902 select KERNEL_FS_POSIX_ACL
903 default y if USE_FS_ACL_ATTR
904
905 config KERNEL_HFSPLUS_FS_POSIX_ACL
906 bool "Enable POSIX ACL for HFS+ Filesystems"
907 select KERNEL_FS_POSIX_ACL
908 default y if USE_FS_ACL_ATTR
909
910 config KERNEL_NFS_ACL_SUPPORT
911 bool "Enable ACLs for NFS"
912 default y if USE_FS_ACL_ATTR
913
914 config KERNEL_NFS_V3_ACL_SUPPORT
915 bool "Enable ACLs for NFSv3"
916 default n
917
918 config KERNEL_NFSD_V2_ACL_SUPPORT
919 bool "Enable ACLs for NFSDv2"
920 default n
921
922 config KERNEL_NFSD_V3_ACL_SUPPORT
923 bool "Enable ACLs for NFSDv3"
924 default n
925
926 config KERNEL_REISER_FS_POSIX_ACL
927 bool "Enable POSIX ACLs for ReiserFS"
928 select KERNEL_FS_POSIX_ACL
929 default y if USE_FS_ACL_ATTR
930
931 config KERNEL_XFS_POSIX_ACL
932 bool "Enable POSIX ACLs for XFS"
933 select KERNEL_FS_POSIX_ACL
934 default y if USE_FS_ACL_ATTR
935
936 config KERNEL_JFS_POSIX_ACL
937 bool "Enable POSIX ACLs for JFS"
938 select KERNEL_FS_POSIX_ACL
939 default y if USE_FS_ACL_ATTR
940
941 endmenu
942
943 config KERNEL_DEVMEM
944 bool "/dev/mem virtual device support"
945 help
946 Say Y here if you want to support the /dev/mem device.
947 The /dev/mem device is used to access areas of physical
948 memory.
949
950 config KERNEL_DEVKMEM
951 bool "/dev/kmem virtual device support"
952 help
953 Say Y here if you want to support the /dev/kmem device. The
954 /dev/kmem device is rarely used, but can be used for certain
955 kind of kernel debugging operations.
956
957 config KERNEL_SQUASHFS_FRAGMENT_CACHE_SIZE
958 int "Number of squashfs fragments cached"

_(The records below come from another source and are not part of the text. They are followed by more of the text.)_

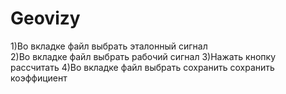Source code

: # Geovizy
1)Во вкладке файл выбрать эталонный сигнал <br />
2)Во вкладке файл выбрать рабочий сигнал
3)Нажать кнопку рассчитать
4)Во вкладке файл выбрать сохранить сохранить коэффициент
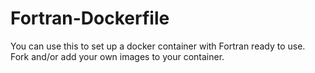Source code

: # Fortran-Dockerfile
You can use this to set up a docker container with Fortran ready to use. Fork and/or add your own images to your container.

959 default 2 if (SMALL_FLASH && !LOW_MEMORY_FOOTPRINT)
960 default 3
961
962 #
963 # compile optimiziation setting
964 #
965 choice
966 prompt "Compiler optimization level"
967 default KERNEL_CC_OPTIMIZE_FOR_SIZE if SMALL_FLASH
968
969 config KERNEL_CC_OPTIMIZE_FOR_PERFORMANCE
970 bool "Optimize for performance"
971 help
972 This is the default optimization level for the kernel, building
973 with the "-O2" compiler flag for best performance and most
974 helpful compile-time warnings.
975
976 config KERNEL_CC_OPTIMIZE_FOR_SIZE
977 bool "Optimize for size"
978 help
979 Enabling this option will pass "-Os" instead of "-O2" to
980 your compiler resulting in a smaller kernel.